The British sports betting and gaming company behind William Hill and 888 isn’t budging from full-year expectations.
Key Takeaways
- Evoke maintained estimates of 5% to 9% full-year revenue growth at 2025 midpoint
- Company CEO says the group delivered “significantly improved profitability” in H1
- Evoke will continue to invest and continue its revenue-increasing plans in H2
Following a second quarter that produced a 5% year-over-year revenue increase, Evoke plc maintained its 5% to 9% revenue growth estimates for 2025 after reporting £887.8 million in revenue on Wednesday during the six months ending June 30.
The 3% year-over-year revenue increase and a 43.6% Adjusted EBITDA spike to £165.9 million have Evoke on pace for an adjusted core earnings margin of at least 20%. An adjusted pre-tax profit of £5.9 million is way ahead of the H1 2024’s £29.9 million loss.
“We are seeing clear evidence of the transformation and operational reset we’ve undertaken, with the Group delivering continued revenue growth, significantly improved profitability and meaningful deleveraging during the first half of the year,” Evoke CEO Per Widerström said.
Segment breakdown
Evoke reported a 13% increase in international revenue, led by a strong growth across core markets, while Adjusted EBITDA in the segment doubled to £86 million. A 22% revenue spike on a current currency basis came from growth across all Italy, Spain, Romania, and Denmark.
That helped offset a 1% decline in online U.K./Ireland revenue, which isn’t bad considering the same period last year benefited from soccer’s UEFA Euro Championship.
Some of those segment drop-offs also came from an evolved marketing approach with 888 in the U.K. and Ireland that now has a “refreshed marketing team, now focused on improved returns.”
Retail revenue in the U.K. is down 2.4%, but a rollout of 5,000 gaming cabinets during Q2 helped Evoke bounce back to growth numbers. Evoke plans to address the needs for self-service betting terminals with increased investments in H2.
Well-positioned
Evoke is also pleased with early Q3 returns, which are in line with the company’s plans and another reason why it’s maintaining growth and Adjusted EBITDA estimates. Behind “accelerated momentum” so far in H2, the gaming operator is eyeing more profitability improvements through operating leverage.
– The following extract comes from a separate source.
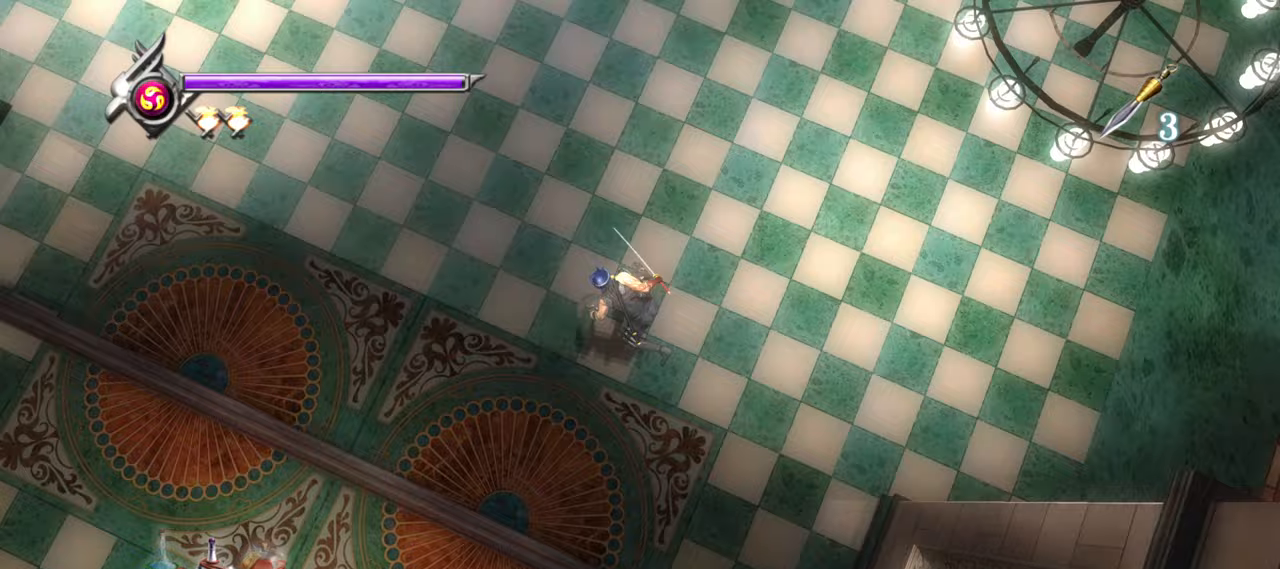
{"buttons": [], "left_stick": "left", "right_stick": "center", "button_events": []}
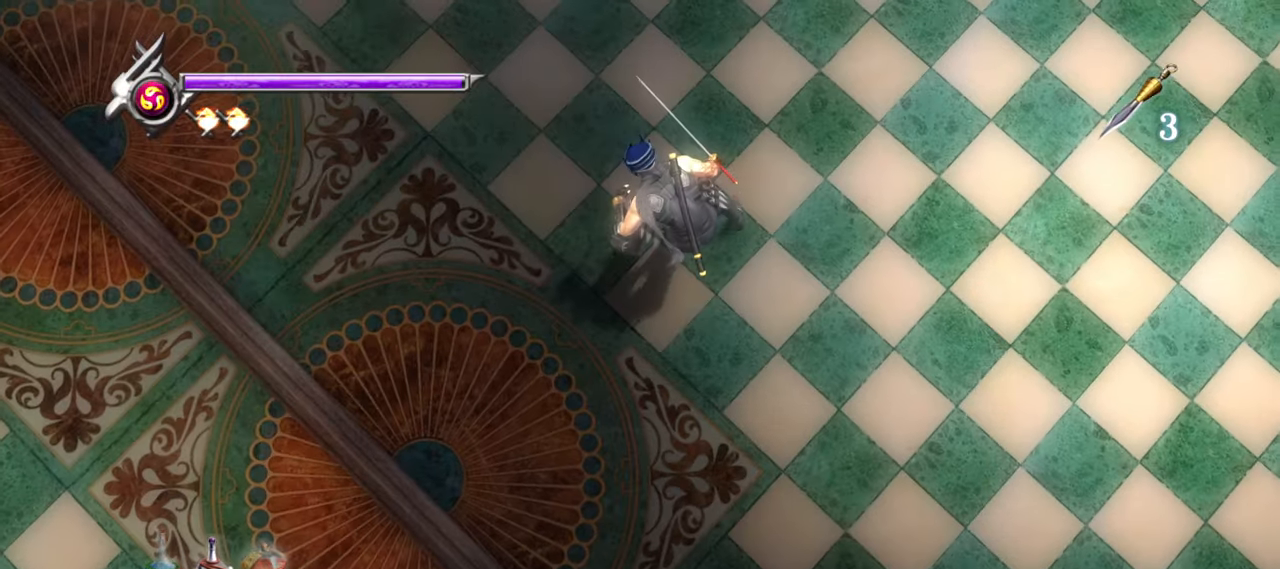
{"buttons": [], "left_stick": "left", "right_stick": "center", "button_events": [[217, "R1", "down"], [350, "R1", "up"]]}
“The improved financial performance is a result of substantial strategic progress, focusing resources on our core markets and executing a short-term turnaround, while investing in building stronger capabilities to support long-term sustainable and profitable growth,” Widerström said.
“Having delivered four consecutive quarters of growth, we are well-positioned to drive continued progress, supported by our leading market positions, established brands, outstanding products, and a clear customer proposition.”